- [PROVIDED TEXT]:
□ □ □ □
<– Machine Learning and Neural Networks   Visual humans and machines –>

Communication, whether among humans or between humans and machines, can proceed along multiple channels – hence the importance of multimodal interfaces. Still, language will remain the principal communication channel. While linguistic communication can be text-based or voice-based, our concern here is vocal communication. The state of the art in artificial voice-based communication as it relates to MPAI’s wider goals will be sketched: to foster the creation and increasing use of standard AI-based modules (AIMs) that facilitate implementation of varied multi-module use cases, called AI Workflows (AIWs).

With this approach in mind, the state of the art in automatic speech recognition (ASR) and text-to-speech (TTS) is considered with an eye toward current and future workflows and their benefits and dangers.

5.1 Automatic Speech Recognition
5.2 ASR issues and directions
5.3 Text-to-Speech (TTS)
5.4 Some final considerations

5.1       Automatic Speech Recognition

Classical ASR

ASR has made particularly dramatic progress in the last two decades. Throughout the 2000s, speaker-dependent ASR remained dominant: to achieve acceptable accuracy using commercially available ASR, each speaker had to provide speech samples, initially twenty minutes or more. In most systems, the speech signal to be converted into text was sliced into short segments, so that the system could estimate the probability of certain text sequences given a sequence of sound slices, generally using Hidden Markov Models (HMMs). These estimates yielded possible words or word fragments and their probability rankings; and one could go on to estimate which word sequences were most likely, using compilation of word sequence probabilities called language model. The search through the associated set of possibilities – the associated space of possible words and word sequences – was usually managed through some variant of Viterbi search techniques.
□ □ □ □
- [SHORT EXERCISE]: Decide whether each of the following statements agrees with the speech recognition text, giving yes or no and quoting the words of the text that settle it. (a) Speaker-independent ASR was dominant throughout the 2000s. (b) The text's concern is vocal communication rather than text-based communication. (c) In most systems, the speech signal was sliced into short segments.
□ □ □ □
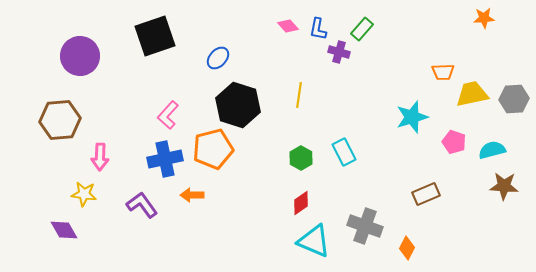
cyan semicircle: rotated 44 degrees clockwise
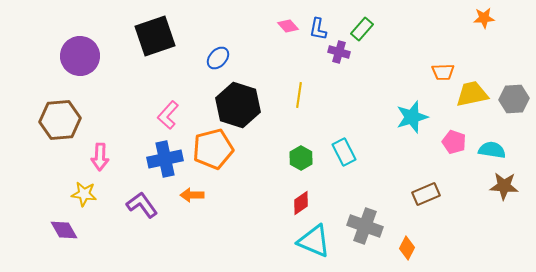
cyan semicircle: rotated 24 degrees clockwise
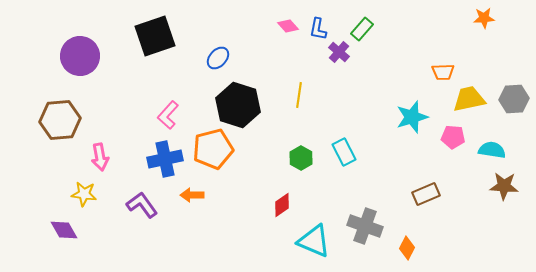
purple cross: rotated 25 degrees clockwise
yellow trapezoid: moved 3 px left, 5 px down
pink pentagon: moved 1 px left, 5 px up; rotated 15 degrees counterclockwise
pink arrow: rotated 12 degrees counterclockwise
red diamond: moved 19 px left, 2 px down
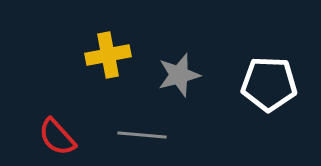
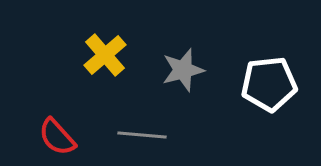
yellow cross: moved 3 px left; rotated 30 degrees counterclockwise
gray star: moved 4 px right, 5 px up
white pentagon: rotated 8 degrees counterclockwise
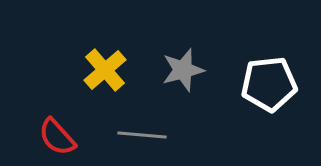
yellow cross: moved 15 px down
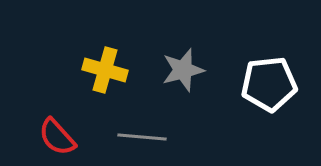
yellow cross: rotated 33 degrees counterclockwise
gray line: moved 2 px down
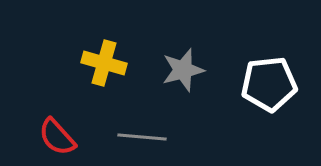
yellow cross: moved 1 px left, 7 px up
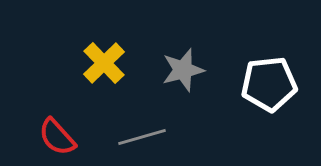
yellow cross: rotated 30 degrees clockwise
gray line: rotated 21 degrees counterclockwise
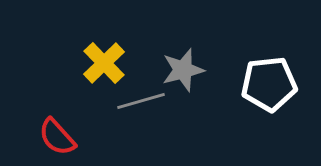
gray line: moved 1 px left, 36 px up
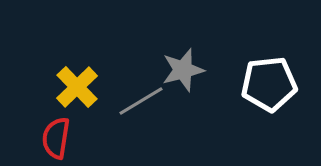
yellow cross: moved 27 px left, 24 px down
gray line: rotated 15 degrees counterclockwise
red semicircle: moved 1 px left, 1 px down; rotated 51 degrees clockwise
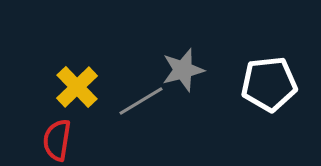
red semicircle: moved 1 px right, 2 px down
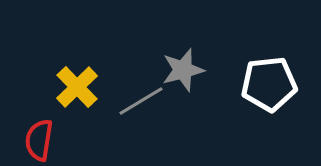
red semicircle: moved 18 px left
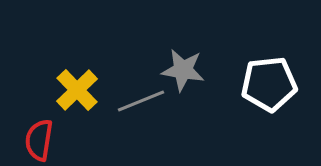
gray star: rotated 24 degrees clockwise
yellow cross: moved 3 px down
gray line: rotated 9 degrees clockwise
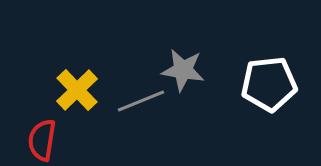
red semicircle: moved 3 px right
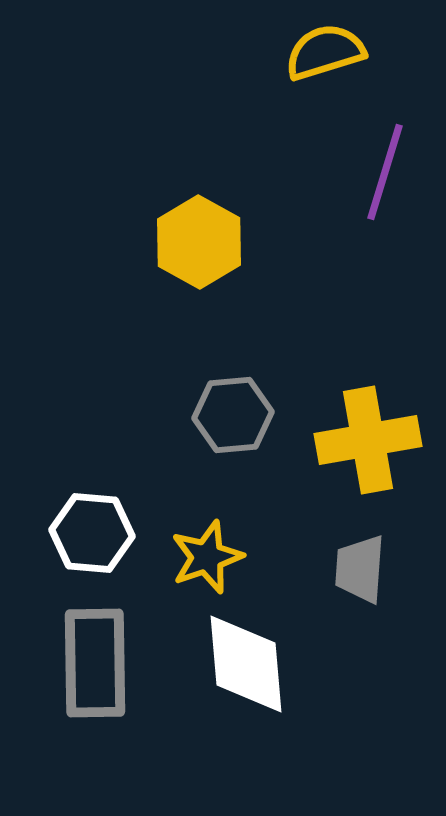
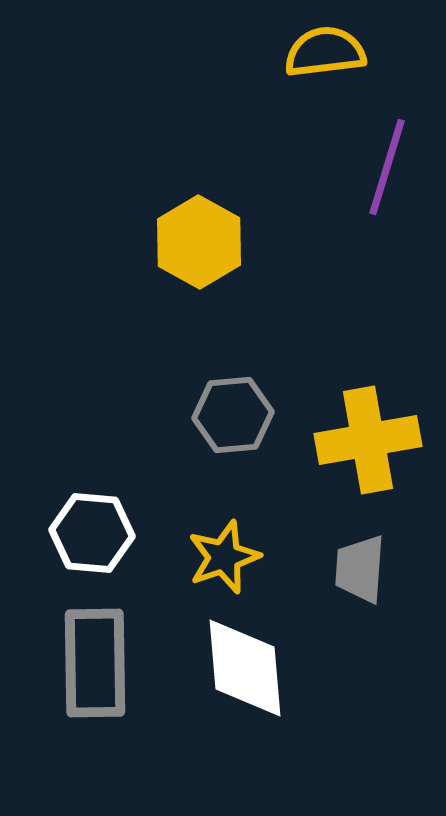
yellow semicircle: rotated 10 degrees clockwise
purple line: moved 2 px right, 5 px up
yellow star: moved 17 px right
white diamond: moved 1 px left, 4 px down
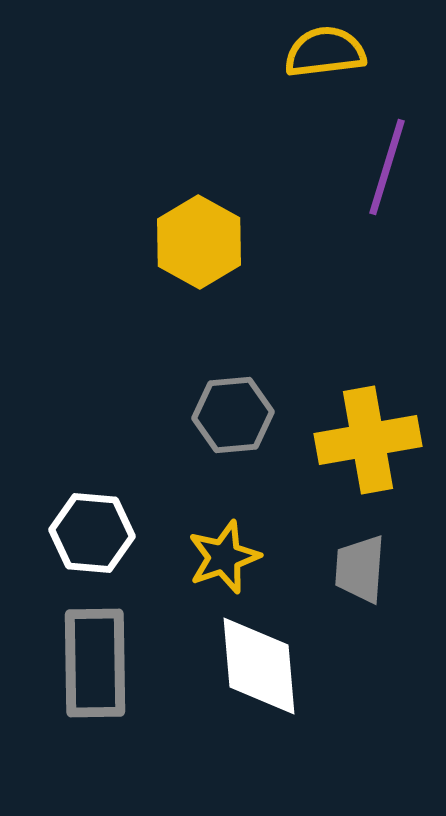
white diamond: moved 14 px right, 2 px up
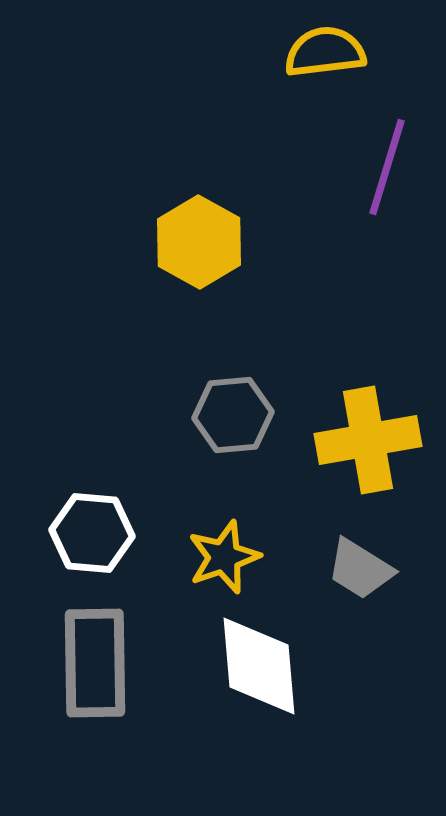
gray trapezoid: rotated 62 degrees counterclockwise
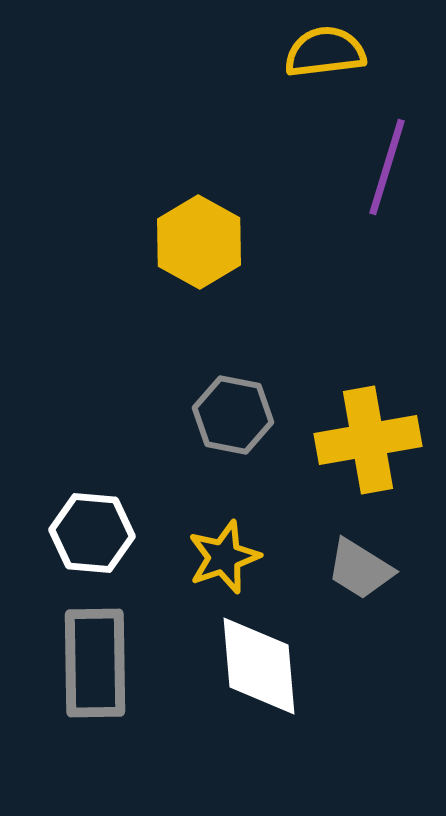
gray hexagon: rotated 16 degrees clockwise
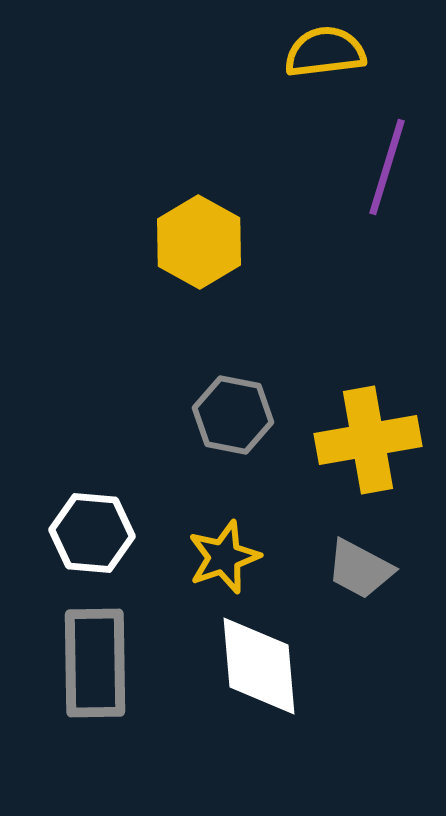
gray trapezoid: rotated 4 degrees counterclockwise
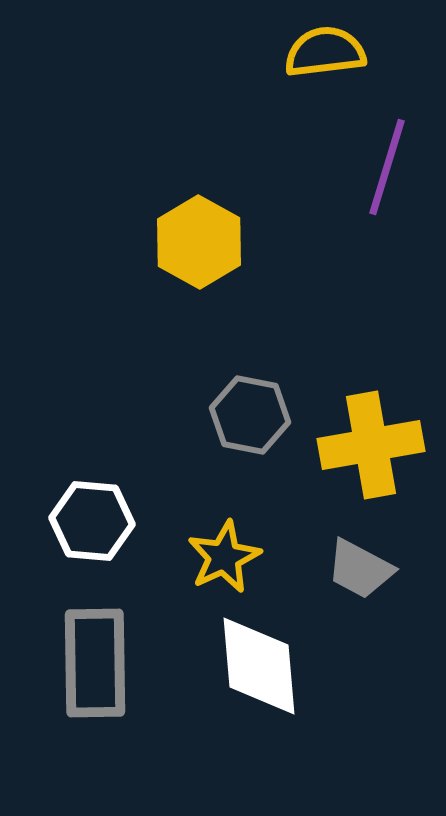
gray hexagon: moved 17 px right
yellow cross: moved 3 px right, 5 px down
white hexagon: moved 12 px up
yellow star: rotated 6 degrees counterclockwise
□ □ □ □
- [TASK SOLUTION]:
(a) No: "Throughout the 2000s, speaker-dependent ASR remained dominant"
(b) Yes: "our concern here is vocal communication"
(c) Yes: "In most systems, the speech signal to be converted into text was sliced into short segments"